■ Reading passage:
In many ways, the dining landscape is a lot more challenging to navigate these days, both for diners and restaurants alike. Food allergies, intentional food choices and even politics play out on our forks and our plates. In many ways, we eat what we have time for and what can afford. Call it cuisine classism: Fast food is for working folks while organic, plant-based provisions are reserved for the privileged. Throw in some larger planetary concerns like climate change, the virtue-signalling (real or imagined) of very specific diets and even a cost-benefit analysis of the industrial meat industry, and it seems that sitting down to a meal among individuals with disparate stances can feel fraught—even daunting. As an omnivore, I don’t have strong personal feelings either for or against eating meat, but as a person who exists in the world with other people who won’t always agree, I believe that being considerate, and giving people options they are comfortable with is a commendable middle ground to seek out.

So why Burger King? Why fast food? Two reasons: The first time I tried an Impossible burger I was utterly convinced they’d gotten my order wrong! Secondly, without wading too far into the politics of climate change, it’s a question not of stance but rather of game theory for me. Forget who is right. The better question is what happens if we’re wrong? The answer—if you don’t believe in climate change and that position ends up being wrong—is destroying the only world we have. That, among other things, has me looking for ways to reduce my personal carbon footprint.

So kudos to Burger King for pulling off what feels like a significant step in a now-shifting paradigm. Because while there are Impossible burgers to be had at breweries and restaurants city-wide, cost can obviously be a barrier to entry. Most folks don’t want to gamble on a $12 non-burger when what they’re hungry for is a burger. But starting at $5.49, just a touch north of the regular Whopper (as tested, $6.69 with cheese and green chile), its low-cost territory to try out the theory. And it’s impact is scalable. Both had me convinced that it was worth some focused scrutiny.

So first up was a double-blind, side-by-side taste test. I had to know. I had to see if, indeed, they got my order wrong that first time. The set-up was pretty simple: Buy an Impossible Whopper and an original Whopper with identical toppings, ordered at the same time from the same spot. Then cut both in half, switch with your partner—keeping track of which of their sandwiches is which. Now both of you try each sandwich, with your eyes closed and a quick palate cleanse between, to note differences—and see if you can identify which ’wich is which. Repeat bites, with eyes open now, with comparative analysis in mind again.

■ Exercise directions: Copy the stretch of the Impossible Whopper review from "So why Burger" through "personal carbon footprint." word for word. The records have nothing to do with what comes next.

■ Entries supplied:

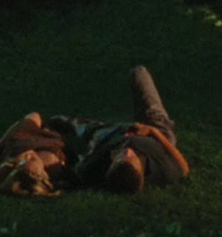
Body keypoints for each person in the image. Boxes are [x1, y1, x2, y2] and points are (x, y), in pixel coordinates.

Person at [70, 66, 190, 194]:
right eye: (131, 158)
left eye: (120, 157)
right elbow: (185, 169)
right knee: (139, 73)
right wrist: (152, 131)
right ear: (140, 171)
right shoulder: (165, 172)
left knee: (81, 130)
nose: (127, 151)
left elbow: (81, 167)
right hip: (156, 130)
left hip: (118, 133)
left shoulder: (97, 168)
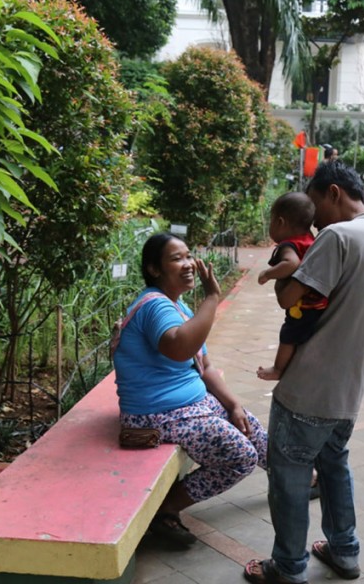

■ Solution to this exercise:
So why Burger King? Why fast food? Two reasons: The first time I tried an Impossible burger I was utterly convinced they’d gotten my order wrong! Secondly, without wading too far into the politics of climate change, it’s a question not of stance but rather of game theory for me. Forget who is right. The better question is what happens if we’re wrong? The answer—if you don’t believe in climate change and that position ends up being wrong—is destroying the only world we have. That, among other things, has me looking for ways to reduce my personal carbon footprint.